# 1/12 Ferrari 375 Plus Spyder WIP



## RallyJack (Jul 10, 2009)

This is a 1/12 scale MG MODEL PLUS KIT from Italy. It is a multi-media kit with resin body and chassis, lots of photo-etch and cast metal parts. Knock-offs seem to be nickel or chrome plated. 

The body is Testors Flame Red lacquer over Tamiya Fine White primer. Classic Ferraris were not what we call Ferrari Red these days, they were usually a darker red; Alfas even darker. I have done just a bit of scratch building some extra detail; tube frame where exposed in the cockpit, fire extinguisher and battery. 

This is a replica of the 1954 Winner of the Carrera Panamericana driven by Umberto Magliolio.


----------



## superduty455 (Jun 21, 2000)

Beautiful!


----------



## Auroranut (Jan 12, 2008)

I'm sure I've built this one- I definitely remember the chassis, radiator and bodystyle, but the one I did was painted yellow. Does your kit have the photoetched grille and bonnet clips? I think the box was different too....
Very nice work so far!! Looks great!

Chris.


----------



## RallyJack (Jul 10, 2009)

*Chris, thanks*



Auroranut said:


> I'm sure I've built this one- I definitely remember the chassis, radiator and bodystyle, but the one I did was painted yellow. Does your kit have the photoetched grille and bonnet clips? I think the box was different too....
> Very nice work so far!! Looks great!
> 
> Chris.


Chris, 

There have been several kits of this car in this scale over the years: Retroyoy, CMM and some others. I think MG has the best kit but still needs some additional detailing. References are sadly not readily found on the net. After surfing for those details for a few years, I gave up and forged ahead. I added the tube framing in the cockpit but it's only a best guess.

Yes, it has the PE grille and clips, along with the leather bonnet straps. It was once available in yellow but not sure it it was from MG. Here is the web link: http://www.mgmodelplus.eu/mp12_03.htm


----------



## Auroranut (Jan 12, 2008)

RallyJack, I'm pretty sure the one I did was from Retrotoys.

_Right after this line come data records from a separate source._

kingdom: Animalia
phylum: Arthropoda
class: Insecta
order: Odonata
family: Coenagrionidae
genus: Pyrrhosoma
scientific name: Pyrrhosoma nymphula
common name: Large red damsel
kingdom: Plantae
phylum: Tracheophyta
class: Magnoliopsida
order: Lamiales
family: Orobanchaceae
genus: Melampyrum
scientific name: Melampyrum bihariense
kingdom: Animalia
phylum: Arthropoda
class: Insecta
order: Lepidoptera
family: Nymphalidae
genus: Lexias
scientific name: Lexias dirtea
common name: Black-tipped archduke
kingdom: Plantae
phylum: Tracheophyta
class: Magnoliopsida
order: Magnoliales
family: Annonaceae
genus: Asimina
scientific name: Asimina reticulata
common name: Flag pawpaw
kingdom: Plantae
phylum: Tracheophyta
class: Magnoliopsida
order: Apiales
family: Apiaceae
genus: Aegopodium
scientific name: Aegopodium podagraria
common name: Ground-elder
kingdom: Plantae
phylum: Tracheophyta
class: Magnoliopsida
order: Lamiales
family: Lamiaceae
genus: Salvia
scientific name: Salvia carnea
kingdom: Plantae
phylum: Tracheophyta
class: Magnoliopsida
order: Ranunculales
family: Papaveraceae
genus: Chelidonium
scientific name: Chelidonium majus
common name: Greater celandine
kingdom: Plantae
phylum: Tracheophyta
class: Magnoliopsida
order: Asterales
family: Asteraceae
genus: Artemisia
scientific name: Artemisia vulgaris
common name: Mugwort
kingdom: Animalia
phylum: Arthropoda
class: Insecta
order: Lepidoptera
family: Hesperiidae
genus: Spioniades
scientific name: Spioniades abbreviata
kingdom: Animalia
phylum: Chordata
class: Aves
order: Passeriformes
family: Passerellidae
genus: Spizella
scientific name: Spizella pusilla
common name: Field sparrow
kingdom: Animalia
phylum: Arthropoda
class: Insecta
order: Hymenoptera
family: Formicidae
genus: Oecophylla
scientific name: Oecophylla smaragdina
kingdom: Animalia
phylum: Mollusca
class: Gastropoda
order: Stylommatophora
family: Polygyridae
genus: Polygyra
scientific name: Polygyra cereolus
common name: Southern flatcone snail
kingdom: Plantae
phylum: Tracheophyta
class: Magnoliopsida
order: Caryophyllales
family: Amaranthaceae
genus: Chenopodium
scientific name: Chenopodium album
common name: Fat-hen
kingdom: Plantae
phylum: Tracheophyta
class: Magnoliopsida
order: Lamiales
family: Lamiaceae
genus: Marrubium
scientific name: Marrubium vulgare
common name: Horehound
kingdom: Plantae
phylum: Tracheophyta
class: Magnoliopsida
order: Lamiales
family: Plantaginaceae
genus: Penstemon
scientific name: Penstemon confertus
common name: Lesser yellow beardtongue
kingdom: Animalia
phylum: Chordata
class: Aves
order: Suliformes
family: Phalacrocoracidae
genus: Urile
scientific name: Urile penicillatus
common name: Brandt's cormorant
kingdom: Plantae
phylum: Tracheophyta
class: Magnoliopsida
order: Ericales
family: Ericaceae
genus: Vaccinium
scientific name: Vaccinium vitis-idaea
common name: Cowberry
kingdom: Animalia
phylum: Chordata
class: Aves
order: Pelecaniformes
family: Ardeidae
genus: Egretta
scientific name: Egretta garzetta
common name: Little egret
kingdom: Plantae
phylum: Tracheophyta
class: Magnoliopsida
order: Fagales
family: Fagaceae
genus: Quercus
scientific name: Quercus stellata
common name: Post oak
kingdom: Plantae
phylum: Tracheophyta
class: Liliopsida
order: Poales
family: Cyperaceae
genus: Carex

I also did a D-Type Jag and a couple of Aston-Martins in 1/12 from (I think) the same company. 
They were built for the local Ferrari dealer and he gave me heaps of reference. I included all underbonnet wiring and linkages as per the books he loaned me. I wish I could help you out with details but it was years ago and the guy's moved to the US.....
Good luck with your build mate. It's looking great!

Chris.


----------